● Passage provided:
»»

Project setup:
- Open this in VSCode
- Install Dev Containers
- Do
Cmd + Shift + P
->Dev Containers: Rebuild Container Without Cache
- Activate the conda virtual environment:
source activate endtoend
- Inside Dev Container, run mlflow and prefect local servers:
nohup bash ./start_backend.sh
Run: python main.py
Build: docker build . -t endtoend:latest
Run: docker run endtoend:latest
For batch inference, do the following:
- Start the data generation worker process in a terminal instance:
make start_data_generator_worker
- Start the batch inference worker process in another terminal instance:
make start_batch_inference_worker
- Deploy the flows for #1 and #2:
prefect deploy --all
If you want to run it for debugging, make sure you change the CRON expressions in prefect.yaml
- Pandas for data processing/engineering
- Sklearn for feature engineering and model development
- Pytest for testing
- MLFlow for experimentation tracking
- Prefect for workflow management(done) + orchestration (TBD)
- Black, isort and Flake8 for code styling and linting
- ✅ Train and test flow
- ✅ Log metrics and artifacts to MLFlow
- ✅ Prefect for workflows
- ✅ Makefile
- ✅ Basic tests
- ⌛ Model monitoring + scheduling it
- ⌛ Containerization
- ✅ Use databases for input/output
- 🔜 Feature store and vector store - TBD
- 🔜 Streaming features

««

● Exercise:
According to the project setup notes, which command deploys the flows for batch inference?

● Listed entries:
»»

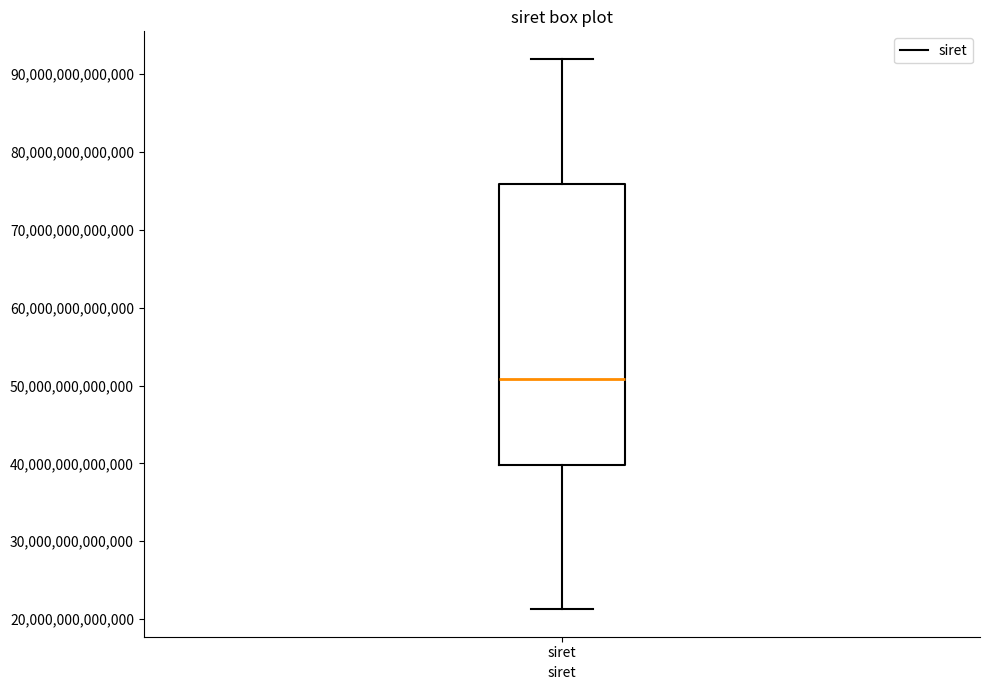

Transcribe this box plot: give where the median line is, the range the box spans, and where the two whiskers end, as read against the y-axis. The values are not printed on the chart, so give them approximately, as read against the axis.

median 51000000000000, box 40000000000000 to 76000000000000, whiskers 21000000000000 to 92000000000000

««
»»

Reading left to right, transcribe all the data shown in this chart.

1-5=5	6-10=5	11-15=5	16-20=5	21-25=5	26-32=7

««

● Exercise answer:
prefect deploy --all